3) La formation des patients est une réponse élitiste. Oui, dans un monde idéal, toute la population a une littéracie en santé de haut niveau. Mais cela n’arrivera pas de sitôt. C’est donc aux acteurs de santé d’abattre les barrières entre les patients et le monde de la santé. Ce n’est pas aux patient de surmonter ces barricades.

4) Ce n’est pas la priorité ? Faut que je vous rappelle les conséquences sur la santé ?

Et les gynécologues français ?

Une structure de Recherche Clinique a eu une idée géniale. Elle a développé un outil en ligne permettant de tester la lisibilité des textes en français ! Cet outil est principalement dédié aux formulaires de consentement.

Et vous savez que le Collège National des Gynécologues Obstétriciens Français (CNGOF) a un espace public ? AVEC UN TEXTE SUR LA CONTRACEPTION ! Celui-ci obtient un score supérieur au grade 13. Soit un texte lisible par des universitaires. Voilà, voilà.

Allez, jouons un peu. Voici les évaluations de tous les articles contenus dans l’espace grand public du CNGOF !

Les auteurs des articles sont tous médecins.
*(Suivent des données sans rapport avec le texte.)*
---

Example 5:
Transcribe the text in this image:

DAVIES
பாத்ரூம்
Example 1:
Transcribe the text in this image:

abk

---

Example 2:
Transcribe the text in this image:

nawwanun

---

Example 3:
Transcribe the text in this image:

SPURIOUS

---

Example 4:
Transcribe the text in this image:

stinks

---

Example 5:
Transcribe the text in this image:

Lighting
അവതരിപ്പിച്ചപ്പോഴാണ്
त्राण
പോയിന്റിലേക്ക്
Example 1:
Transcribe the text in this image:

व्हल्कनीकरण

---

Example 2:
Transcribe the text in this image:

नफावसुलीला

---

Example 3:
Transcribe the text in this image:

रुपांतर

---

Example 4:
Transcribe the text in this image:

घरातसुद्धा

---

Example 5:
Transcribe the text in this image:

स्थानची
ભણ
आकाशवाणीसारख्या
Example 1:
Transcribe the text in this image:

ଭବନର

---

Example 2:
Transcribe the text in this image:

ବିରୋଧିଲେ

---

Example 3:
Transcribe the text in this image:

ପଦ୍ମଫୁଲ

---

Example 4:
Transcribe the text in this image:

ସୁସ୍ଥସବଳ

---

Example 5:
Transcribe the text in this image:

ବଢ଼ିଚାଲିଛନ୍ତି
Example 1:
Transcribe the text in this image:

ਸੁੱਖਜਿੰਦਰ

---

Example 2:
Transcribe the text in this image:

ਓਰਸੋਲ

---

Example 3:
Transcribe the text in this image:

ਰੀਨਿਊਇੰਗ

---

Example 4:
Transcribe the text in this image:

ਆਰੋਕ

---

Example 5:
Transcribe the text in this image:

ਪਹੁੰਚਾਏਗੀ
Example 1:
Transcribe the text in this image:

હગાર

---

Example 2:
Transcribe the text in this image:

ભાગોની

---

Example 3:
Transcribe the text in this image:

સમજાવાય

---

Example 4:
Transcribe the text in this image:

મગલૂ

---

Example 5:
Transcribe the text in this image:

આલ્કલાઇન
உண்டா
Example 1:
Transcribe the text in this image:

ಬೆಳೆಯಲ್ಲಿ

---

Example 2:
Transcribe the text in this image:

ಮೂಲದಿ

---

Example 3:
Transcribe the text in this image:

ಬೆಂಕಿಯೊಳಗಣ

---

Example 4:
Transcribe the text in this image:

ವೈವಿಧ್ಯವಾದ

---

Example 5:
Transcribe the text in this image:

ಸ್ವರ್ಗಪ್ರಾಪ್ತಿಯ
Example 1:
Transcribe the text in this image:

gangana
Une moyenne aux alentours du grade 12. Soit un niveau Terminale au Lycée. 4 articles seulement atteignent le niveau collège. Aucun n’arrive au grade 6. L’espace grand public devrait plutôt s’appeler l’espace universitaire.

Et mon billet ? Quel score de lisibilité ? Il est lisible par des collégiens français. Mais JK Rowling est bien plus lisible et passionnante.